Eu não vou repetir, aqui, que João Gilberto “sempre esteve à frente do Brasil” etc. etc.? Não. Isso já foi dito e continua a ser dito, pelos que entenderam João desde o primeiro gato suicida pulando da janela do apartamento de ensaios repetitivos do genial Gilberto. Essa foi, igualmente, a primeira das lendas em torno dele: a piada de um gato preferindo morrer a continuar ouvindo a modernidade perfeccionista de JG.

A origem da piada (uma dentre muitas, no mesmo “diapasão” derrisório): o mesmo território de ignorância profunda que hoje se exibe como uma quatrocentona paulista de 500 quilos cobertos de joias baratas. Ora, eu a conheço desde lá, no Recife, quando suas banhas se assentavam nas estofadas cadeiras de couro do belo auditório da “TV Jornal”…
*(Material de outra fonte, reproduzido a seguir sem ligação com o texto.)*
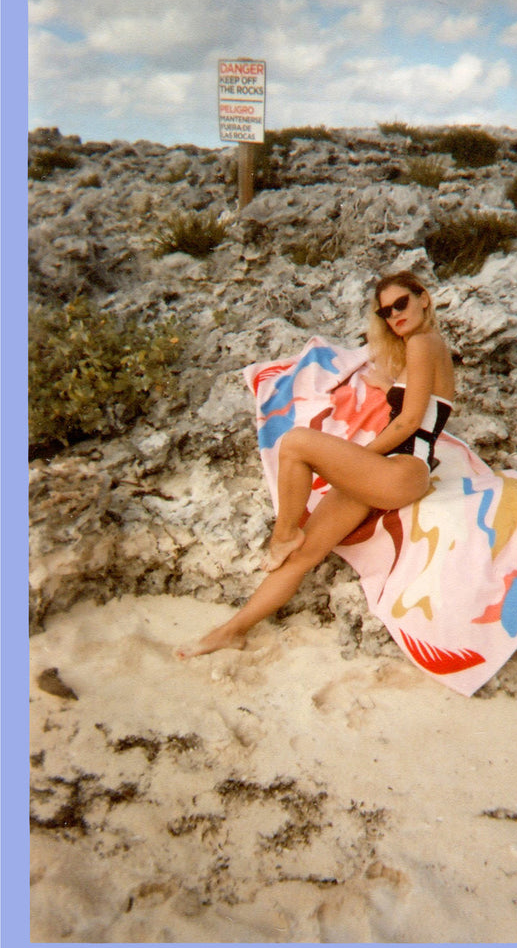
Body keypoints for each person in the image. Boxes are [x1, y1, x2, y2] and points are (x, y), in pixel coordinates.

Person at [175, 271, 455, 660]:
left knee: (295, 443)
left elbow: (409, 422)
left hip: (406, 468)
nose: (394, 315)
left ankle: (282, 533)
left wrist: (361, 457)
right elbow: (412, 394)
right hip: (387, 472)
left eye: (401, 304)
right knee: (303, 555)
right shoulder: (422, 349)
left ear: (423, 298)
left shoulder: (425, 342)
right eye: (386, 311)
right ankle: (231, 631)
Paulista, pernambucana, paranaense, mineira, gaúcha — não importa. Esse matronal monstro se traveste e vira um Moro carrancudo, um jovem descerebrado do MBL, uma jovem juíza dizendo barbaridades antidemocráticas em horário nobre da TV Globo. São as mesmas pessoas — sempre. Desde pelo menos o século 18, elas integram a elite econômica que manteve o escravagismo até mais não poder e, diante da indignação (verdadeira? falsa?) internacional, “libertou” os escravos negros num papel brasonado da corte, assinado por uma princesa hesitante.

E João Gilberto?

Não, eu não perdi o fio da meada: João Gilberto me parece — sempre me pareceu — a modernidade que Pindorama rejeitou, segue rejeitando e prefere, escolhe, “ama” rejeitar. A maior parte de Pindorama, isto é, o “Brasil profundo” (que nunca foi profundo), o país orgulhosamente ignorante que não quer ler, não quer ouvir, não quer VER. Por isso, não devia ser nenhuma surpresa, para nós, exposições canceladas e/ou censuradas, panos pretos em quadros mornos do erotismo que também assusta Pindorama, assusta a matrona das banhas da Casa Grande das Banhas que odeia João desde que o ouviu cantando sobre um barquinho (“um barquinho ???” “KKkkkkkkkk”) ou sobre um “pato” que vinha cantando alegremente e, de repente, viria a ser transformado no triste pato da Fiesp espalhado pela Brasília dos sonhos semi-stalinistas de Niemeyer. Sim, é o patão/patrão que nos fez a todos de “patos” vítimas do golpe jurídico-parlamentar cujo lado “cultural” vem sendo revelar abertamente o Brasil Reacionário em grande, enorme parte, o torrão obscurantista, o grotão medieval no gosto brutal por tudo que não seja João Gilberto.

João e sua afoita música do futuro que se tornou passado: uma promessa dos anos sessenta que virou incultura e indiferença pela sorte do país nas mãos de fascistas larápios em plena ação neste momento em que você ouve Wesley Safadão ou Bruno e Marrone não “na marra”. Não. Você ouve, matrona morta, porque você gosta. O que você odeia mesmo é a modernidade — ainda — de João Gilberto, o nosso (verdadeiro) Gênio da Raça Mestiça que você também odeia. Aliás, tudo que você sabe, Senhora dos Golpes, é odiar.

Fernando Monteiro

É escritor, poeta e cineasta. Autor de Aspades, ETs, etc., entre outros.